- **Activity list**:
(1) In the forum thread about the October birthstone, what does Alolan_Apples hope to get next?
(2) Continue the forum thread about the October birthstone from its last post.

- **Text section**:
◇ ◇ ◇ ◇ ◇ ◇ ◇

# October birthstone is up



## Justin (Oct 15, 2014)

The October birthstone is now live in the Shop. Sorry for the delay. More is coming soon.


----------



## Alolan_Apples (Oct 15, 2014)

Thank you. I bought it to represent Kaylee (one of my characters) since her birthday is in October.


----------



## Gracelia (Oct 15, 2014)

Yay. Thanks. 

I've 2 weeks or so to decide if I want to buy it or not.


----------



## RiceBunny (Oct 15, 2014)

Finally! Thanks ^.^ It's my birthday month.


----------



## Skyfall (Oct 15, 2014)

Yay, thanks!!!  (and very intrigued by what else is coming, ha, ha)


----------



## Alolan_Apples (Oct 15, 2014)

I hope I can get those chocolate cakes next. I'll need two (one to keep, and one to get the big Bells on).


----------



## ryan88 (Oct 15, 2014)

I remember the July post came with a restock


----------



## Swiftstream (Oct 15, 2014)

ryan88 said:


> I remember the July post came with a restock


I remember when there was a bell tree direct and the whole website lagged like hell.

◇ ◇ ◇ ◇ ◇ ◇ ◇

[Bounding boxes with keypoints]
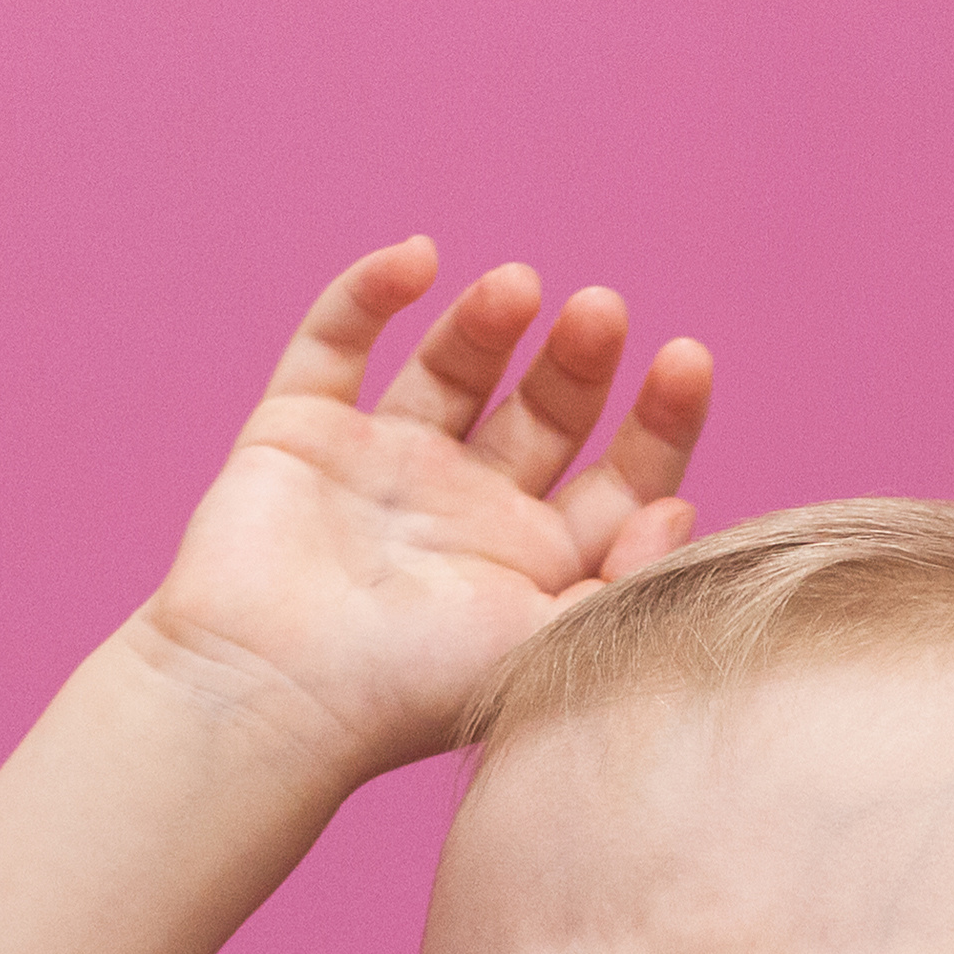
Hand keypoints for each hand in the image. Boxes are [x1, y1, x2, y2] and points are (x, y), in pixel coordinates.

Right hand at [126, 238, 713, 783]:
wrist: (268, 693)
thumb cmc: (410, 692)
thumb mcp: (547, 646)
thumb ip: (626, 582)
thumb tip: (681, 507)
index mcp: (531, 567)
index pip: (618, 479)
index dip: (658, 421)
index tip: (686, 361)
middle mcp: (462, 512)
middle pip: (544, 412)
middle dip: (579, 360)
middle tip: (602, 314)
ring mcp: (379, 468)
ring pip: (450, 369)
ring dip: (488, 320)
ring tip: (520, 287)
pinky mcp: (299, 435)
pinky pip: (335, 344)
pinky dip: (368, 293)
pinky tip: (417, 260)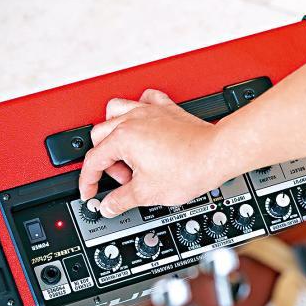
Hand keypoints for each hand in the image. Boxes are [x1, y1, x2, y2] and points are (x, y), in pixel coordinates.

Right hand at [79, 89, 233, 217]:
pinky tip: (143, 124)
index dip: (88, 181)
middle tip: (124, 179)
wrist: (216, 154)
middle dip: (105, 161)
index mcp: (123, 138)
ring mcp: (150, 111)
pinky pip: (145, 100)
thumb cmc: (188, 168)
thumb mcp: (147, 193)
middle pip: (100, 135)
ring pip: (116, 110)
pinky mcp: (167, 110)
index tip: (91, 192)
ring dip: (114, 131)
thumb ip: (121, 200)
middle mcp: (133, 119)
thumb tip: (108, 206)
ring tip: (127, 153)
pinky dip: (139, 110)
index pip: (93, 160)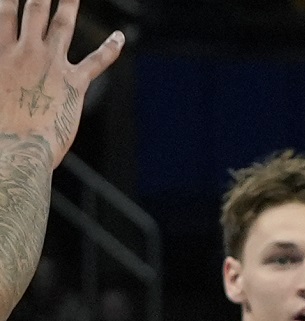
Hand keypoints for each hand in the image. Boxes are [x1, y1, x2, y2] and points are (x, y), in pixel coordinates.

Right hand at [0, 0, 123, 165]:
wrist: (16, 149)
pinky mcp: (75, 83)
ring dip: (70, 3)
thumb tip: (6, 76)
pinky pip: (97, 61)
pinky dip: (110, 48)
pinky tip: (120, 37)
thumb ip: (3, 71)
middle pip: (33, 9)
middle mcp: (26, 52)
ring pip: (62, 24)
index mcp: (1, 53)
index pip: (4, 13)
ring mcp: (51, 65)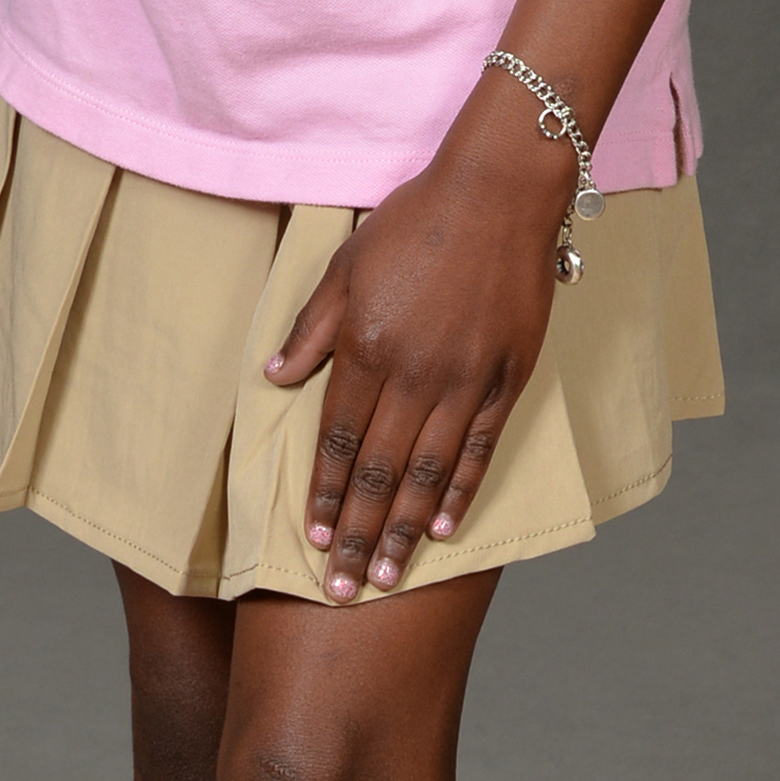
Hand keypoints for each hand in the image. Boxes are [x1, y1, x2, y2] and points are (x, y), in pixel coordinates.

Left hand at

◇ ◇ ◇ ◇ ◇ ◇ ◇

- **Answers to the problems**:
(1) Chocolate cakes.

(2)
----------



## ryan88 (Oct 15, 2014)

Swiftstream said:


> I remember when there was a bell tree direct and the whole website lagged like hell.



Ikr. I was freaking out and thought my internet was slow and I wouldn't get any collectibles


----------



## Sholee (Oct 16, 2014)

i wish it could have came out sooner! i really wanted one with my birthday as the time stamp


----------



## Cory (Oct 16, 2014)

About time tbh


----------



## Shirohibiki (Oct 16, 2014)

>tfw u already have it

regardless, thank you very much!! <33


----------



## Vizionari (Oct 16, 2014)

Yay, I got it :3


----------



## Mayorofarcadia (Oct 16, 2014)

Thank you!


----------



## lazuli (Oct 16, 2014)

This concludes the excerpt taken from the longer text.